Several awarding bodies still teach this for the treatment of hypovolemic shock as well as the treatment of anaphylactic shock. This position may be helpful for the anaphylactic casualty with low blood pressure but given 80% of cases present with skin rashes and 70% with difficulty breathing compared to the 10-45% who present with low blood pressure (5) elevating the legs could be the absolute worst thing you can do for them. For the conscious casualty, they will adopt a comfortable position, probably the W Position or Semi Recumbent (6, 7). Anyone unconscious is placed into the Safe Airway Position if airway management equipment and techniques are not available.
Don't just leave them as you found them for fear of causing injury and neither flip them into a textbook position just because you were told to once.
Prioritise the airway - even with a spinal injury - a casualty without a clear and open airway will not last long.
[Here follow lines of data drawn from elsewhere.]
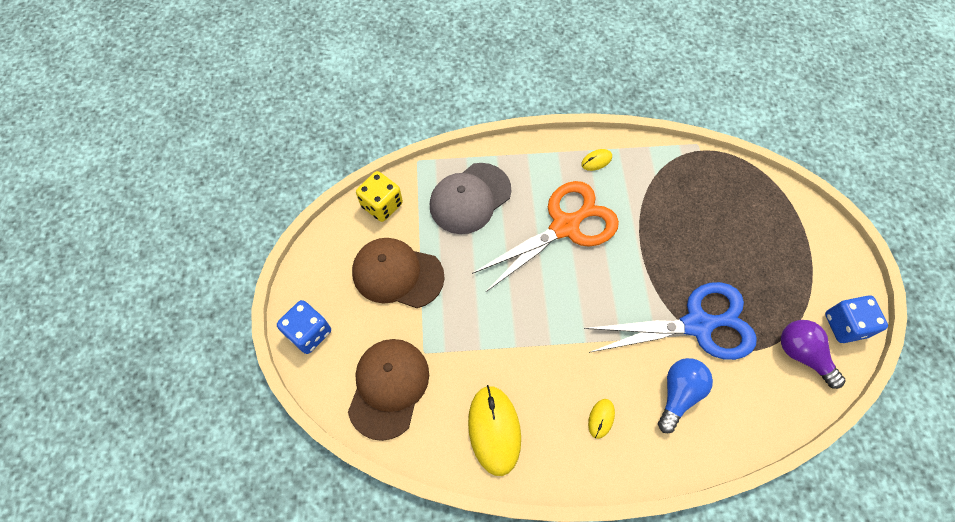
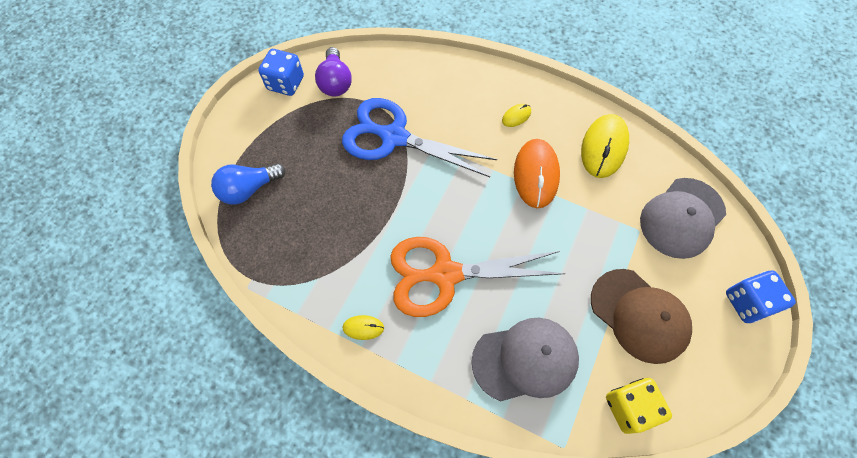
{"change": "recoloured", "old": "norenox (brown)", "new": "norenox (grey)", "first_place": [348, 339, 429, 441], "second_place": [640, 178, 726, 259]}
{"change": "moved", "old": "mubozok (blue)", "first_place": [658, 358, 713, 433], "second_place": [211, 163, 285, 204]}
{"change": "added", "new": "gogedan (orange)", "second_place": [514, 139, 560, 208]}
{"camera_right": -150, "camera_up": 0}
If the casualty is conscious allow them to adopt the most comfortable position for them; they will know what relives pain or eases breathing much better than you and they will not appreciate being forced into an uncomfortable position just because it 'looks right'.
Be pragmatic: Do the best you can based on the position they are found in and obstacles around them with as little movement as possible to avoid aggravating injuries. More often than not the Real World is not Text Book.
- Palermo P, Cattadori G, Bussotti M, Apostolo A, Contini M, Agostoni P. "Lateral decubitus position generates discomfort and worsens lung function in chronic heart failure." Chest. 2005 Sep;128(3):1511-6.
- Vance MV, Selden BS, Clark RF. "Optimal patient position for transport and initial management of toxic ingestions." Ann Emerg Med. 1992 Mar;21(3):243-6.
- Epstein JL. (2010) “What is the optimal position for a person in shock? Does elevating the legs improve outcome?” Worksheet for Evidence-Based Review of Science for Emergency Cardiac Care. http://circ.ahajournals.org/site/C2010/FA-1601A.pdf Accessed 8th November 2014
- Shunder-Tatzber S. (2010) “What is the optimal position for a person in shock? Does elevating the legs improve outcome?” Worksheet for Evidence-Based Review of Science for Emergency Cardiac Care. http://circ.ahajournals.org/site/C2010/FA-1601C.pdf Accessed 8th November 2015
- Simons FE (October 2009). "Anaphylaxis: Recent advances in assessment and treatment". J. Allergy Clin. Immunol. 124 (4): 625–36; quiz 637–8.
- Pumphrey RS. Fatal posture in anaphylactic shock. J Allergy Clin Immunol 2003;112(2):451-2.
- Soar J, Deakin CD, Nolan JP, Abbas G, Alfonzo A, Handley AJ, et al. European Resuscitation Council guidelines for resuscitation 2005. Section 7. Cardiac arrest in special circumstances. Resuscitation 2005;67 Suppl 1:S135-70.